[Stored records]
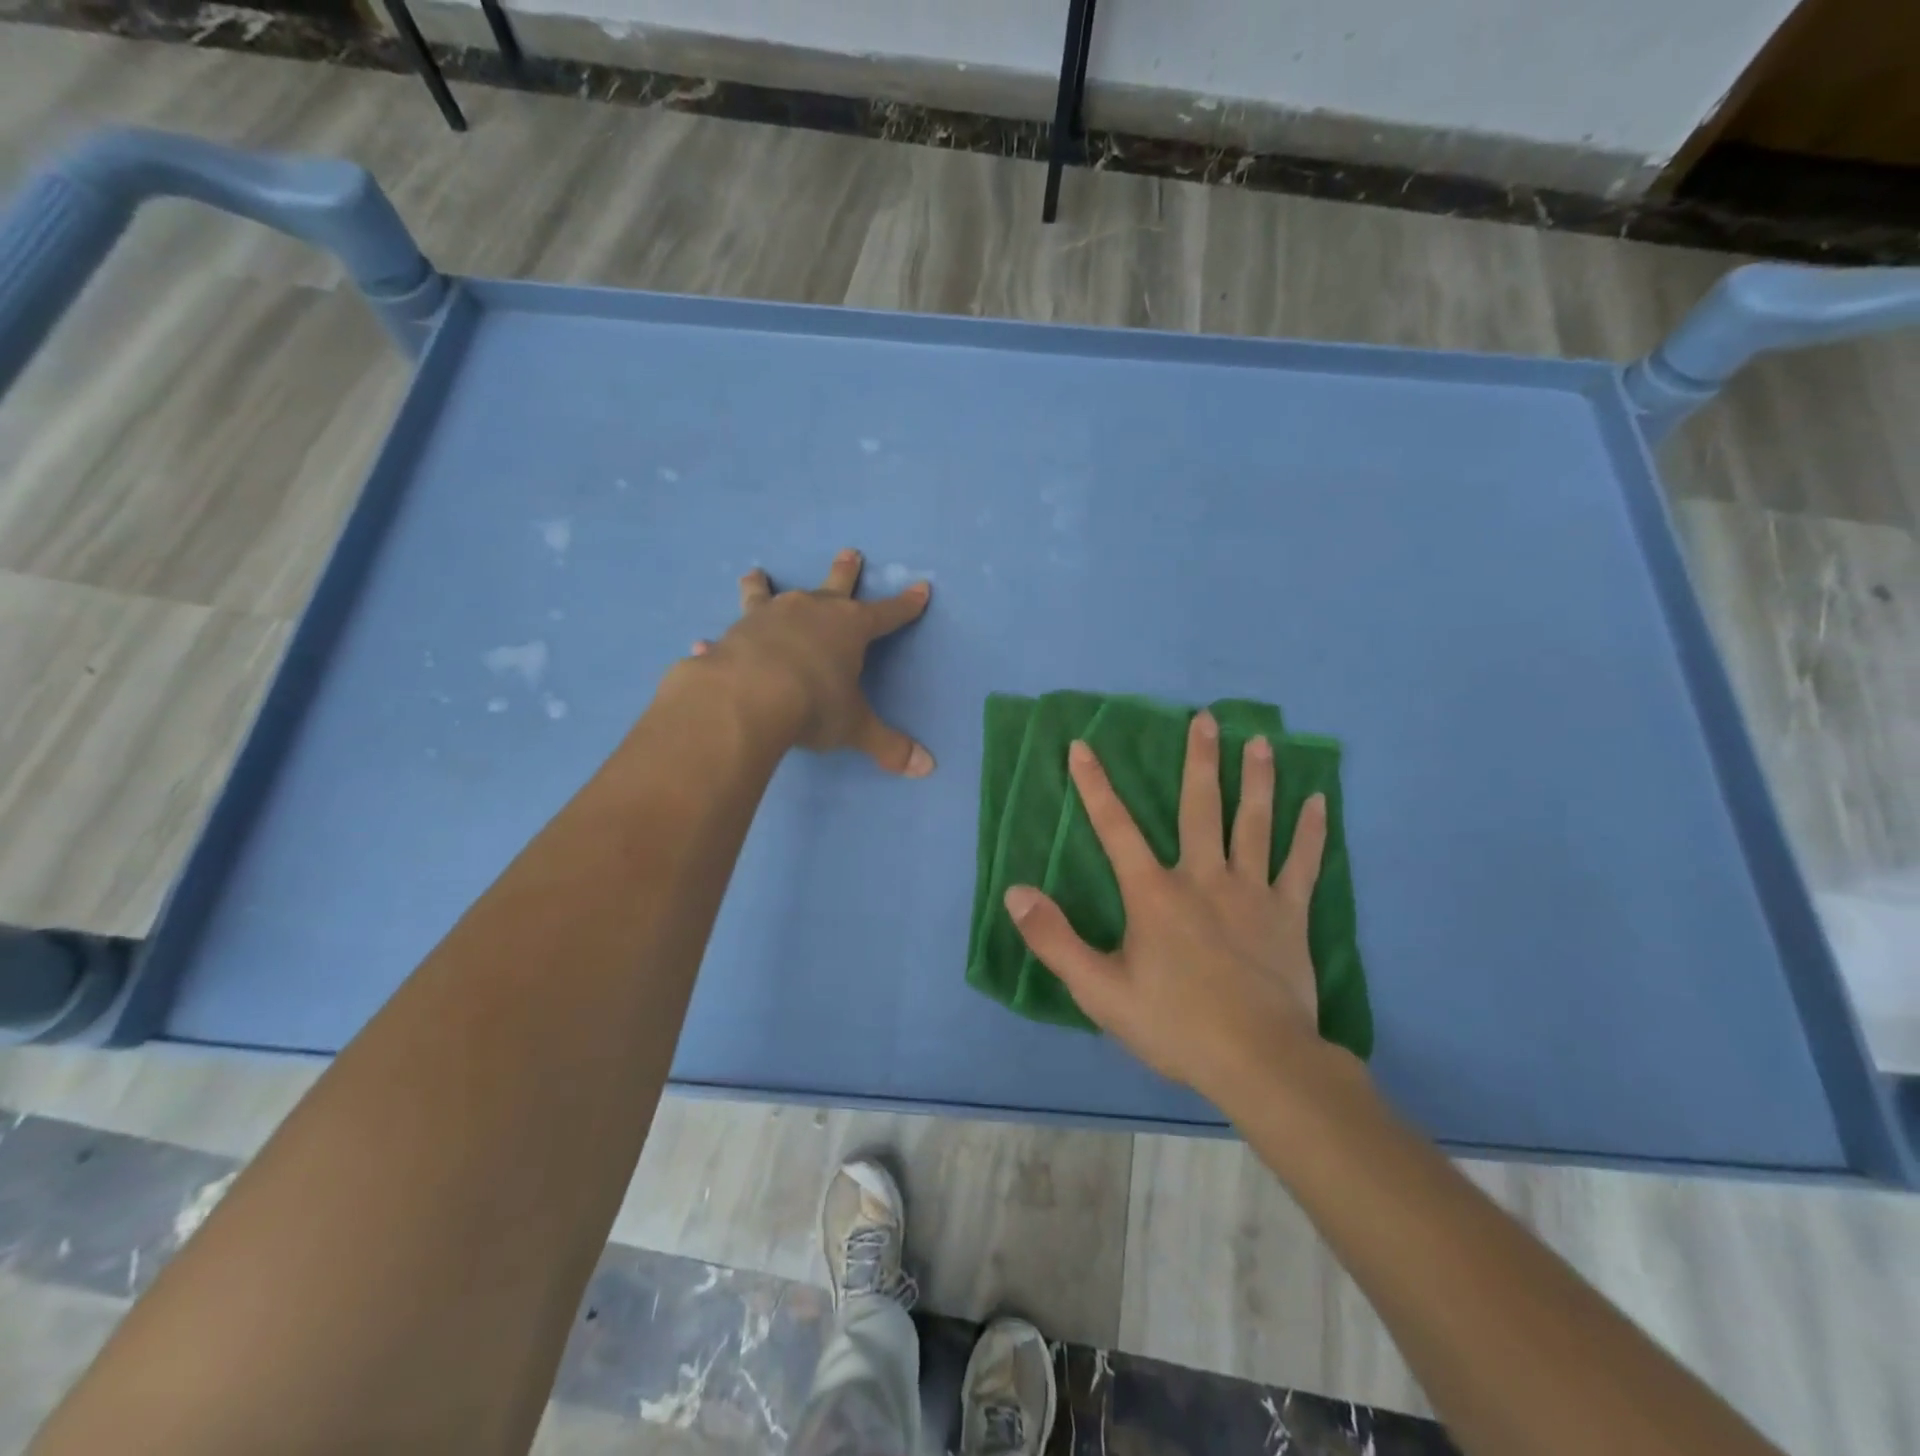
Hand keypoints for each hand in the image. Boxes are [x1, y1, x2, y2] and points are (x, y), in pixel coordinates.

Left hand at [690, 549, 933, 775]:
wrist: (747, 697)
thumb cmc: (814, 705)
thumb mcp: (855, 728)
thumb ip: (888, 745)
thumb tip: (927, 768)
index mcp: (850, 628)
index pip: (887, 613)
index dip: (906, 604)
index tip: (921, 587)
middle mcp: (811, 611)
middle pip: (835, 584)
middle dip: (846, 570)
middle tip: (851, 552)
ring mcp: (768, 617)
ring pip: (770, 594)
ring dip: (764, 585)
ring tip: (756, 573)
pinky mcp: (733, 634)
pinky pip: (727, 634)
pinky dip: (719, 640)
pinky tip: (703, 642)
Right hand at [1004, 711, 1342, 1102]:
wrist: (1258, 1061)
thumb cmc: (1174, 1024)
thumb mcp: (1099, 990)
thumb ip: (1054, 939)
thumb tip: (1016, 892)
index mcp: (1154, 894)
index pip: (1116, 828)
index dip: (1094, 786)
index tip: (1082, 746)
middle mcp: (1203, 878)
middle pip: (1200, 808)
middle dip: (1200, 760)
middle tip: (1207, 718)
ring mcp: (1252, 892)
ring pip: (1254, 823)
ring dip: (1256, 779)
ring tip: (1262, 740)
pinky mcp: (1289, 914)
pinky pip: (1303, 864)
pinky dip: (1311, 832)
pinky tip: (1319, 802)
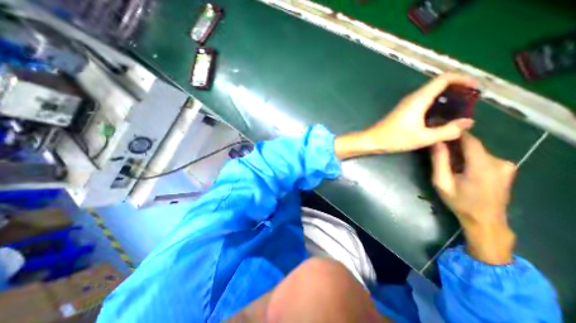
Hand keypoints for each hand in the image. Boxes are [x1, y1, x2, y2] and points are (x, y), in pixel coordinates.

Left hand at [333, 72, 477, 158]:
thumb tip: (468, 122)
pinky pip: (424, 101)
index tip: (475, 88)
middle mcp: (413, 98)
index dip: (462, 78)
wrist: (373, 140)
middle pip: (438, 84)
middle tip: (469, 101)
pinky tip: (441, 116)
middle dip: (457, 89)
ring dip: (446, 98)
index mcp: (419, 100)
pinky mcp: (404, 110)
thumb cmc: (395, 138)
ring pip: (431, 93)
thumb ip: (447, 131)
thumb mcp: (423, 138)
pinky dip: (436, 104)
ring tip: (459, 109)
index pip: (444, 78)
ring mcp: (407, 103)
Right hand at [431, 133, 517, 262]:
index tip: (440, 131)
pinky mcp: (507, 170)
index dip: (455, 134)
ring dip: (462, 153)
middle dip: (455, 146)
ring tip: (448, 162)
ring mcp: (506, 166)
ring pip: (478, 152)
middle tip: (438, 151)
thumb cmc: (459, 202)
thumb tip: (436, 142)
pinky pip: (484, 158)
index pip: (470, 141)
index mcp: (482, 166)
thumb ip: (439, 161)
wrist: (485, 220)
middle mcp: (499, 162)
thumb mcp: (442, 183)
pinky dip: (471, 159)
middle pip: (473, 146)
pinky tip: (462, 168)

* * *

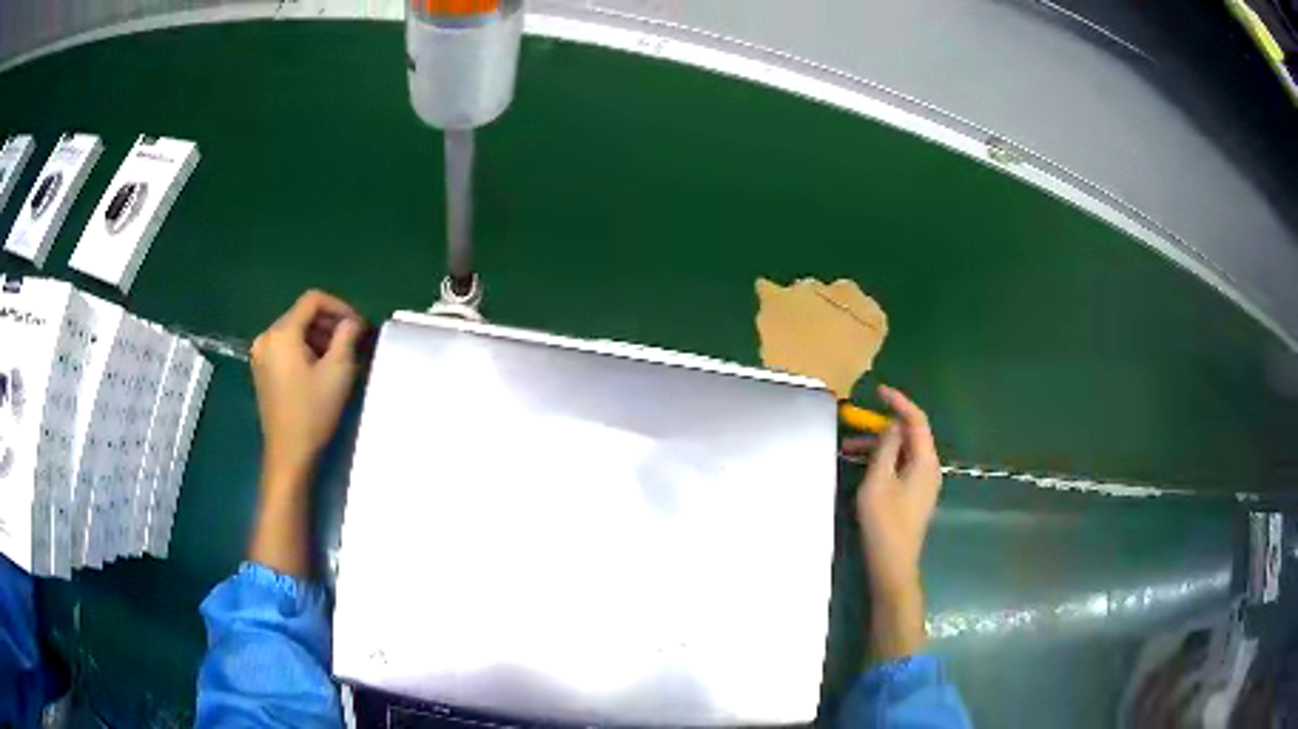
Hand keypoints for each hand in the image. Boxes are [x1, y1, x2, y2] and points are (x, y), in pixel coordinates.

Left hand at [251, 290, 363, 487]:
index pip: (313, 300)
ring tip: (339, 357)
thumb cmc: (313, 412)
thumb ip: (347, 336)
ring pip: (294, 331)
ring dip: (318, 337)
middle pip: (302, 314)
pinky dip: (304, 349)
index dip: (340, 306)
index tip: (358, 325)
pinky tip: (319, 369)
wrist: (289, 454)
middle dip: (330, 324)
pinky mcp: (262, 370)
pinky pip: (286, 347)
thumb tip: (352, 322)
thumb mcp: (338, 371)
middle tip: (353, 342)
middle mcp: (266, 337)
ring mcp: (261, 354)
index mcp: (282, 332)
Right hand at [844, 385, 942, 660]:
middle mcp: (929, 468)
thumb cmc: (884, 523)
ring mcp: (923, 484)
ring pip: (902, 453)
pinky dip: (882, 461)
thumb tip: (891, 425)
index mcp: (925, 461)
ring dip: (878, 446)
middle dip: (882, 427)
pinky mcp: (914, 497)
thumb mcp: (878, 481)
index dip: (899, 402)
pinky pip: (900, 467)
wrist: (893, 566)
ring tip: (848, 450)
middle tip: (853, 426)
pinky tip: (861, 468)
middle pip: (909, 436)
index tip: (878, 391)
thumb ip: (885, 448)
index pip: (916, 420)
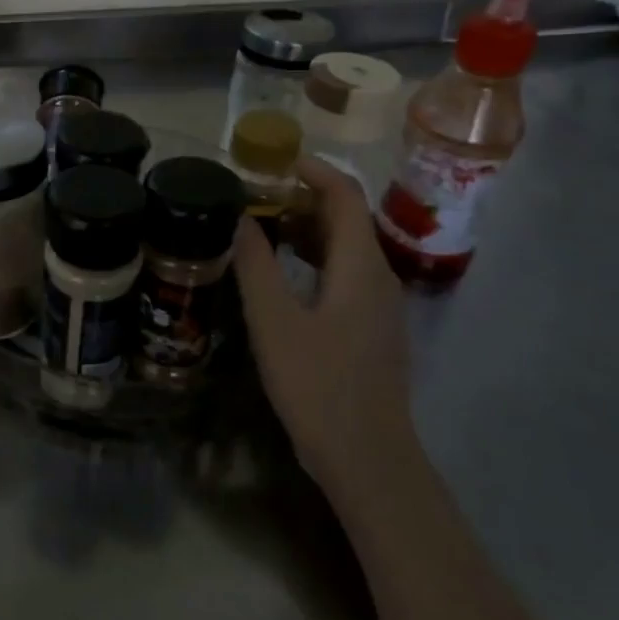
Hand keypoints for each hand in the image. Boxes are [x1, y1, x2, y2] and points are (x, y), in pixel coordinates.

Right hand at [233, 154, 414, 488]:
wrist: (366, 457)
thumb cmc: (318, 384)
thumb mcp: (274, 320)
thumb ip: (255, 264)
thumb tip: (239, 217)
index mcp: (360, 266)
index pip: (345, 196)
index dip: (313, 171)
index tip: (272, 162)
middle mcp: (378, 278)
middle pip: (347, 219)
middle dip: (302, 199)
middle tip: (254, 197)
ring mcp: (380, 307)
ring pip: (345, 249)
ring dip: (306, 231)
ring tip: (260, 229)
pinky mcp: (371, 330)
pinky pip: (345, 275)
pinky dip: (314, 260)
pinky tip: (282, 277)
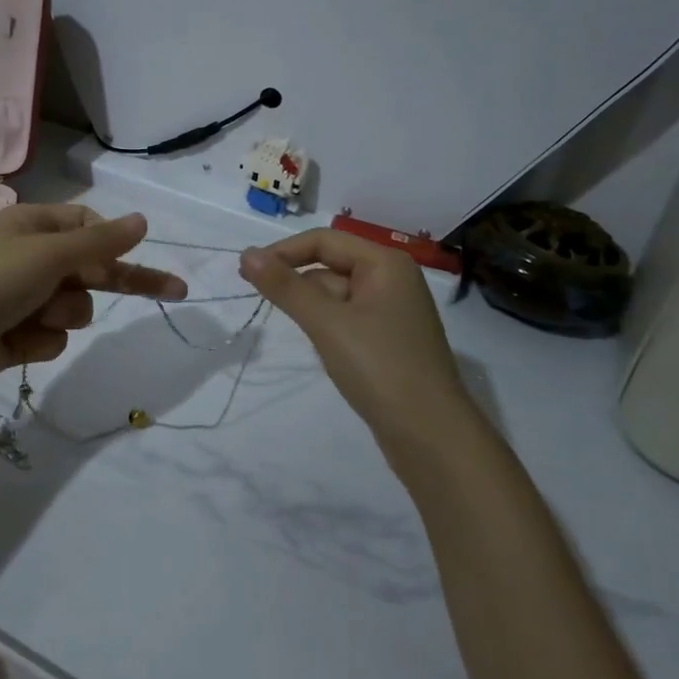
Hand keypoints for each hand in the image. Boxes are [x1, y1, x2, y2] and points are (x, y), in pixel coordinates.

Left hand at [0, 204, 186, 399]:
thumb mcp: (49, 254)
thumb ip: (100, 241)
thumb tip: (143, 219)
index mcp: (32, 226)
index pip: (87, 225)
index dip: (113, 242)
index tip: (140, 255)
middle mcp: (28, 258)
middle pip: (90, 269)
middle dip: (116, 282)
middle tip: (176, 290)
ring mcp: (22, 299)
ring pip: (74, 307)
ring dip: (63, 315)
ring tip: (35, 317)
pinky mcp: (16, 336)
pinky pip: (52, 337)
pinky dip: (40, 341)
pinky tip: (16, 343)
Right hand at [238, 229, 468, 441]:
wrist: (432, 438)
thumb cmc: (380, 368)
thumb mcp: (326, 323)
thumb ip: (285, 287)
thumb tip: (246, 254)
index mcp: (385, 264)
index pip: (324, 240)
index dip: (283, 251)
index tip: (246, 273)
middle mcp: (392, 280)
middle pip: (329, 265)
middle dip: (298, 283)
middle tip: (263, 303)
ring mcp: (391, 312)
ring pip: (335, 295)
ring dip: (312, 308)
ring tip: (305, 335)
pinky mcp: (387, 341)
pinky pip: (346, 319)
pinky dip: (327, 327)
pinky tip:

---

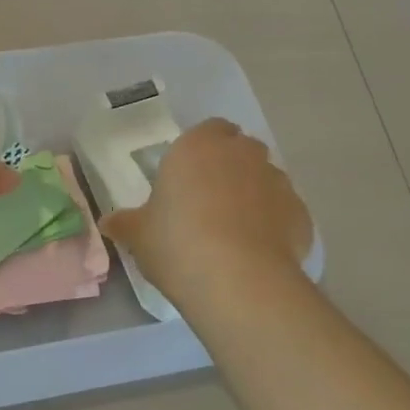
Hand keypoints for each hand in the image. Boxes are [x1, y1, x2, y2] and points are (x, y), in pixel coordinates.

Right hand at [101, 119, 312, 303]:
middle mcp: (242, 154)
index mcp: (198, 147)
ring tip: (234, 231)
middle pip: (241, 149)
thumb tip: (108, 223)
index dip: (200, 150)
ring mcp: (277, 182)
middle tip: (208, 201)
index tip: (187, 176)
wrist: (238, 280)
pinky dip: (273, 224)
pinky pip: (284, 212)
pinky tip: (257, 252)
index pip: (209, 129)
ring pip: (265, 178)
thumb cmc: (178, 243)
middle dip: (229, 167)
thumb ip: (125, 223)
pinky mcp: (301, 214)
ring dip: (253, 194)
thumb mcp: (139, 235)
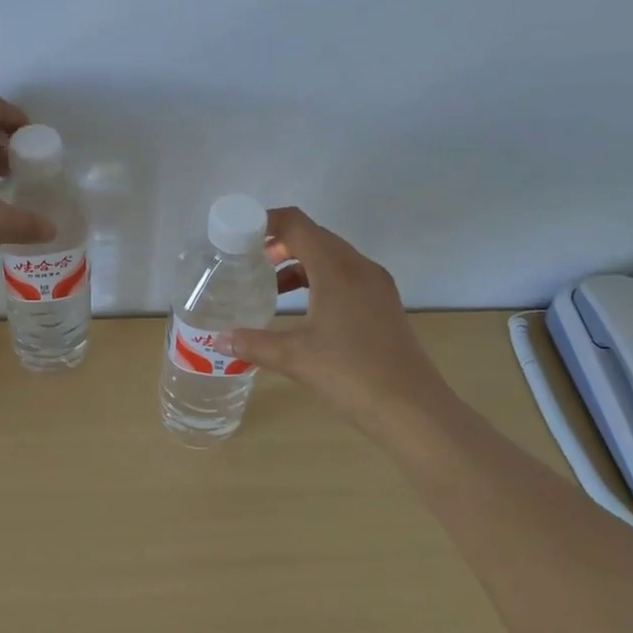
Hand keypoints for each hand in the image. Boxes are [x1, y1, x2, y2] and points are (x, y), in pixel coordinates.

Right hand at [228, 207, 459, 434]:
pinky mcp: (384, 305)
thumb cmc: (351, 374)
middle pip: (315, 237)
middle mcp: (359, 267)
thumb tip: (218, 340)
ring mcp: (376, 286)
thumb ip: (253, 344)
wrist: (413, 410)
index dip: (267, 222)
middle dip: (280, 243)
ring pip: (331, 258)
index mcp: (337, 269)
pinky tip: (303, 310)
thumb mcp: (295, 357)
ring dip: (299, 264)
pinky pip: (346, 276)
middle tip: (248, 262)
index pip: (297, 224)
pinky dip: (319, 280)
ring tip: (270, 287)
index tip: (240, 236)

Work request | Look above for the line with "ring tip: (260, 229)"; quote it and every line after it, stopping after the line with "thumb tip: (143, 219)", exactly, with nothing added and without pictures.

Result |
ring tip: (260, 229)
pinky mcp: (371, 330)
pinky pip: (345, 275)
pinky dip: (314, 260)
pinky tip: (282, 277)
Hand keypoints for each hand in the image. Boxes are [x1, y1, x2, y2] and points are (x, y), in pixel coordinates.

Left hand at [0, 204, 186, 399]:
thumb mcp: (49, 254)
thumb ip: (100, 241)
thumb tip: (143, 219)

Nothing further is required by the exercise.